Il monitoraggio e la contabilizzazione delle emissioni
A Parigi tutti i paesi si sono impegnati a redigere un inventario delle emissioni annuale per cui ogni anno noi sapremo tutti i paesi quanto emettono su tutti i settori economici e industriali e anche tutte le attività relative all’uso del suolo e alle foreste. A questo reporting dovrà essere affiancata ogni 5 anni una fase di contabilizzazione delle emissioni. Contabilizzazione che avverrà relativamente ai target che ogni Paese ha deciso di fissare nell’ambito dell’accordo di Parigi, quindi una riduzione delle emissioni di Co2. La Cina e l’India hanno indicato dei contributi di target nazionali di raggiungimeto del picco emissivo, efficienza energetica, ecc.
Gli scenari di mitigazione negli ambiti non energy
Come non energy parliamo di due settori molto particolari, il settore agricoltura in primis. E’ un settore molto particolare perché è un settore emissivo, in particolare la zootecnia, la gestione dei suoli agricoli e l’uso dei fertilizzanti. Per questo è un settore fortemente emissivo. Però è un settore particolare, perché le emissioni del settore agricolo sono quelle più difficili da contenere, perché serve produrre cibo.
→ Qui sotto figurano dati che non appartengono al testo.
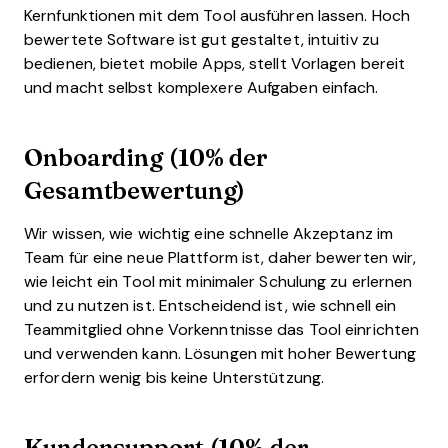
Kernfunktionen mit dem Tool ausführen lassen. Hoch
bewertete Software ist gut gestaltet, intuitiv zu
bedienen, bietet mobile Apps, stellt Vorlagen bereit
und macht selbst komplexere Aufgaben einfach.
Onboarding (10% der
Gesamtbewertung)
Wir wissen, wie wichtig eine schnelle Akzeptanz im
Team für eine neue Plattform ist, daher bewerten wir,
wie leicht ein Tool mit minimaler Schulung zu erlernen
und zu nutzen ist. Entscheidend ist, wie schnell ein
Teammitglied ohne Vorkenntnisse das Tool einrichten
und verwenden kann. Lösungen mit hoher Bewertung
erfordern wenig bis keine Unterstützung.
Kundensupport (10% der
Nell’ambito di una strategia messa in campo dall’Italia di decarbonizzazione a lungo periodo, quindi che traguarda il 2050 e cerca di capire come potrebbe essere lo stato emissivo da qui al 2050 per ogni settore economico, abbiamo cercato come ISPRA di capire per l’agricoltura quale potrebbe essere lo scenario per l’agricoltura. Ebbene si prevede una riduzione delle emissioni per il settore dell’agricoltura ma non così decisivo.
L’obiettivo è quello di mantenere la produzione ma favorendo la decarbonizzazione. Le strategie che dovranno necessariamente essere messe in atto riguardano l’adozione di pratiche agricole più sostenibili sia nella gestione degli allevamenti che nella gestione dei fertilizzanti. E’ poi necessario intervenire sulla gestione delle deiezioni degli animali che a livello mondiale è una delle fonti non trascurabili di emissione, e un incremento per quanto riguarda la produzione di biogas e biometano dalla gestione di queste deiezioni.
L’uso del suolo agricolo e delle foreste
L’altro settore molto particolare è quello LULUCF, ossia l’uso del suolo e delle foreste. E’ l’unico settore che ha un segno diverso in termini di emissioni, nel senso che è un settore che riesce ad assorbire carbonio e a rimuovere Co2 dall’atmosfera. E’ un settore che contiene varie categorie. Al di là delle foreste che assorbono la Co2, l’uso delle terre agricole può produrre emissioni e bisogna aumentare l’assorbimento del carbonio di questo settore.
Bisognerà da una parte aumentare l’assorbimento del carbonio da parte delle foreste, aumentare l’accumulo di carbonio nei suoli agricoli adottando pratiche agricole più sostenibili come l’agricoltura biologica o le pratiche conservative o l’agricoltura integrata. In primis, però, è necessario contenere l’incidenza degli incendi, che è uno dei fattori più frequenti nel nostro territorio anche a causa delle variate condizioni meteorologiche. Diminuisce così parte di biomassa capace di assorbire carbonio e diventano invece una fonte di emissione.
Altra cosa da fare per favorire la decarbonizzazione è fermare il consumo di suolo, che vuol dire non costruire su aree che sono attualmente non occupate da insediamenti urbani, vuol dire rigenerare quello che già esiste, ma non occupare aree occupata da foreste.
L’importanza del tempo
Il tempo è un fattore determinante, più andiamo avanti e più gli impatti saranno incisivi anche sulla nostra vita quotidiana. Dobbiamo cominicare, cominciare subito. Poi se non cominciamo con la cosa più perfetta del mondo, va bene lo stesso. Però cominciamo a fare le cose e poi durante il corso delle nostre azioni abbiamo la possibilità di correggere, però cominciare.